▶ _TEXT_

== Segment start ==

In 2013, Steve Knightley described "The Flood": "One of the elements that fed into that was the death of people in the process of coming here to find work and while they’re working here, in Morecambe Bay and people who were trapped in the back of trucks. I wrote a song about the floods of people and how we should have an open door policy, wherever possible, if the work is there, and as soon as we started singing it, all these horrible stories from the Mediterranean started, people perishing coming, trying to find their way to us. So you write a song that seems topical, you think it’s got a shelf life that’s limited and then current affairs come round and reinvigorate it again."

==Reception==
The album was released on 3 September 2001 by the duo's own record label Hands on Music with the catalogue number HMCD13. The album received a positive reception from critics.

The promotional tour that supported the album, The Cold Frontier Tour, ran until the end of November 2001. The tour was unusual for the duo; in addition to performing songs from Cold Frontier, the duo also performed older material that the duo had not played in many years as well as new arrangements of songs from other writers. David Kidman of NetRhythms said that the tour was a "triumph", noting that "in addition to the songs from the album itself opportunity was taken to revisit older material and showcase some new arrangements of songs from other writers both familiar and unfamiliar." The duo recorded the live album Cold Cuts on the tour in November, before releasing the album in July 2002. "Are We Alright" was released as a double A-side single with "Crooked Man" in 2004.

== Segment end ==

▶ _REQUIRED ACTION A_
Translate this sentence from the text about Cold Frontier into Spanish: "The album received a positive reception from critics."
▶ _REQUIRED ACTION B_
Edit the text about Cold Frontier from "In 2013, Steve" up to and including "reception from critics.", putting "reviewers" in place of "critics".
▶ _REQUIRED ACTION C_
Carry on the text about Cold Frontier from its last sentence.
The items come from a source unrelated to the text about Cold Frontier.

▶ _RAW DATA_
== Segment start ==

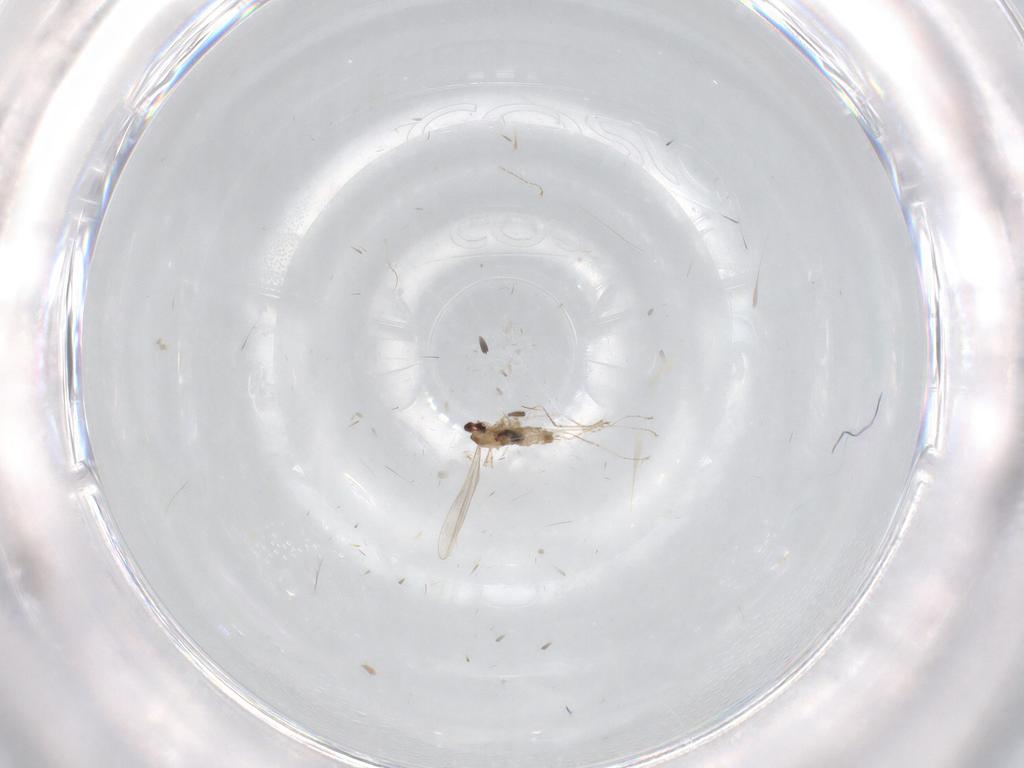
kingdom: Animalia
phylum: Arthropoda
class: Insecta
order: Diptera
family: Cecidomyiidae
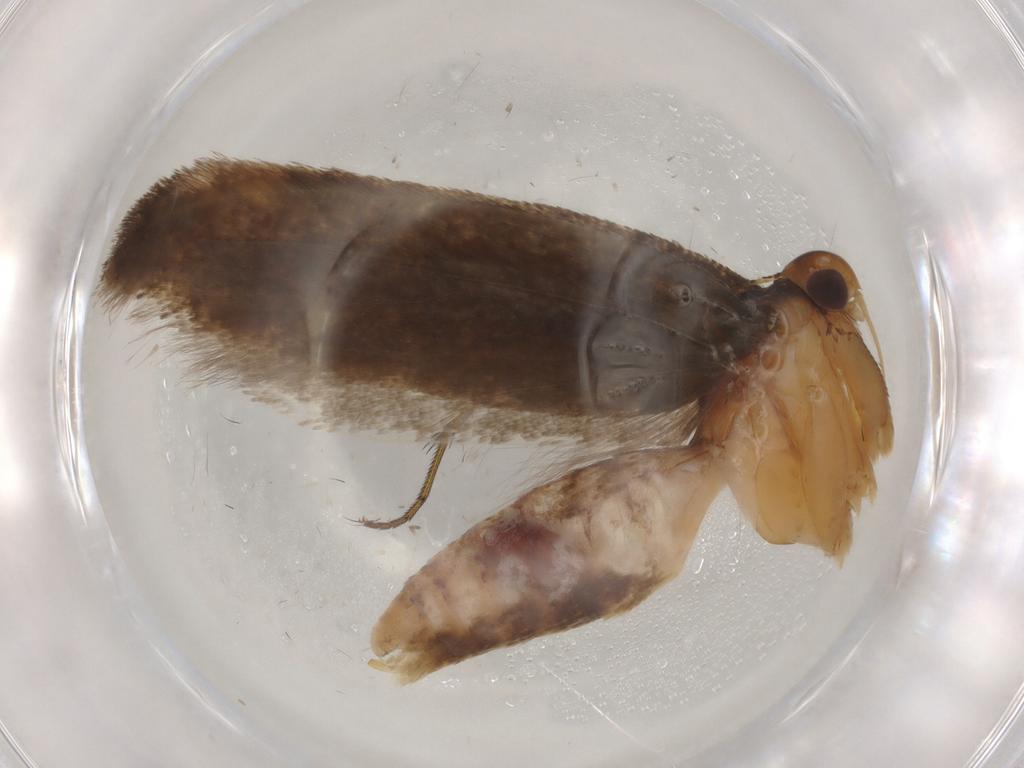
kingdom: Animalia
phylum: Arthropoda
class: Insecta
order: Lepidoptera
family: Gelechiidae
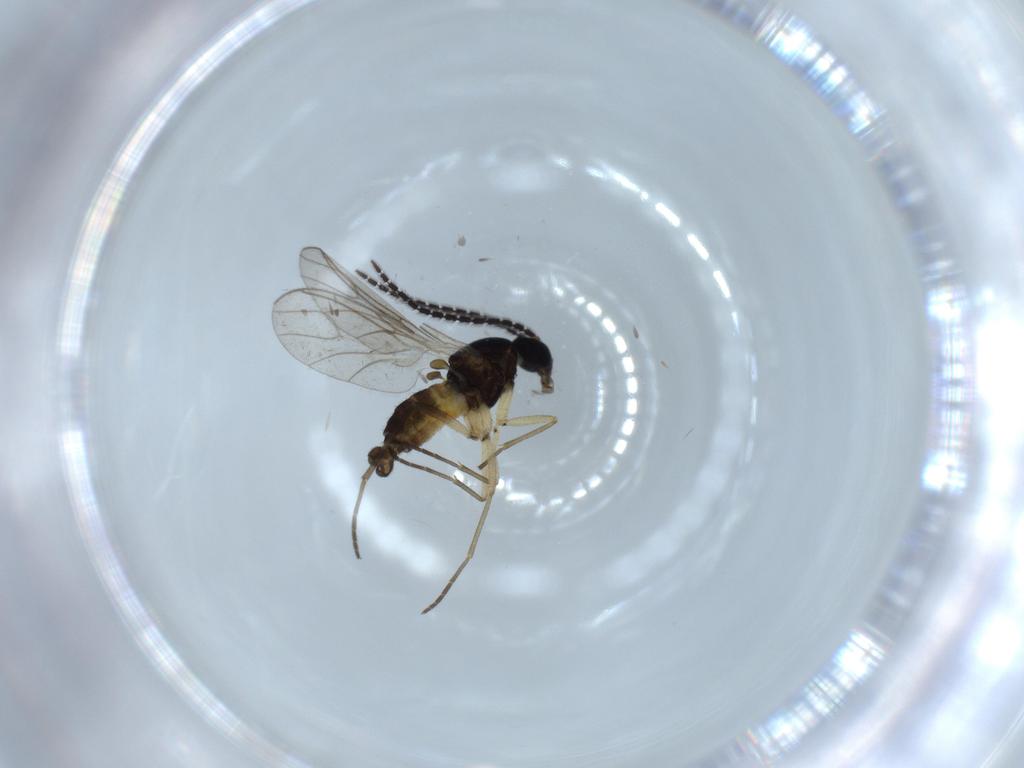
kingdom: Animalia
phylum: Arthropoda
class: Insecta
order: Diptera
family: Sciaridae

== Segment end ==

▶ _WRITTEN REPLY A_
El álbum recibió una acogida positiva por parte de la crítica.

▶ _WRITTEN REPLY B_
In 2013, Steve Knightley described "The Flood": "One of the elements that fed into that was the death of people in the process of coming here to find work and while they’re working here, in Morecambe Bay and people who were trapped in the back of trucks. I wrote a song about the floods of people and how we should have an open door policy, wherever possible, if the work is there, and as soon as we started singing it, all these horrible stories from the Mediterranean started, people perishing coming, trying to find their way to us. So you write a song that seems topical, you think it’s got a shelf life that’s limited and then current affairs come round and reinvigorate it again."

==Reception==
The album was released on 3 September 2001 by the duo's own record label Hands on Music with the catalogue number HMCD13. The album received a positive reception from reviewers.

▶ _WRITTEN REPLY C_
Four songs from the album appear on the band's best-of retrospective compilation album Roots: The Best of Show of Hands (2007), namely a new re-recording of "Are We Alright", "Widecombe Fair", "Cold Frontier" and "You're Mine". The first three tracks appear on the first disc, subtitled Short Stories, whilst "You're Mine" appears on the second disc, subtitled Longdogs, whose songs were decided after fans of the band were asked to choose their favourite songs from each of their albums on individual polls on the band's former internet forum Longdogs, with the winners of each poll appearing on the disc. After the duo were nominated for "Best Duo" and "Best Live Act" at the BBC Radio 2 Folk Awards 2008, the re-recording of "Are We Alright" featured on the corresponding various artists compilation album.

==Track listing==
All songs written by Steve Knightley, except where noted.
1. "Cold Frontier" – 4:15
2. "Are We Alright" – 3:10
3. "Come By" – 4:58
4. "Northwest Passage" (Stan Rogers) – 3:54
5. "Widecombe Fair" – 3:27
6. "Things I Learnt This Year" – 3:49
7. "You're Mine" – 3:59
8. "Windchanges" – 3:23
9. "Don't Look Now" – 2:43
10. "Sally Free and Easy" (Cyril Tawney) – 5:13
11. "Yeovil Town" – 3:57
12. "Cold Heart of England" – 3:24
13. "The Streets of Forbes" (traditional, arranged by Knightley/Phil Beer) – 3:37
14. "The Flood" – 5:55

==Personnel==
- Steve Knightley – vocals, cuatro, guitar, mandocello, concertina
- Phil Beer – vocals, cuatro, fiddle, guitar, mandocello, mandolin, viola
- Paul Downes – mandocello, backing vocals (track 6)
- John Redmond – bodhran, backing vocals (track 6)
- Paul Wilson – melodeon, backing vocals (track 6)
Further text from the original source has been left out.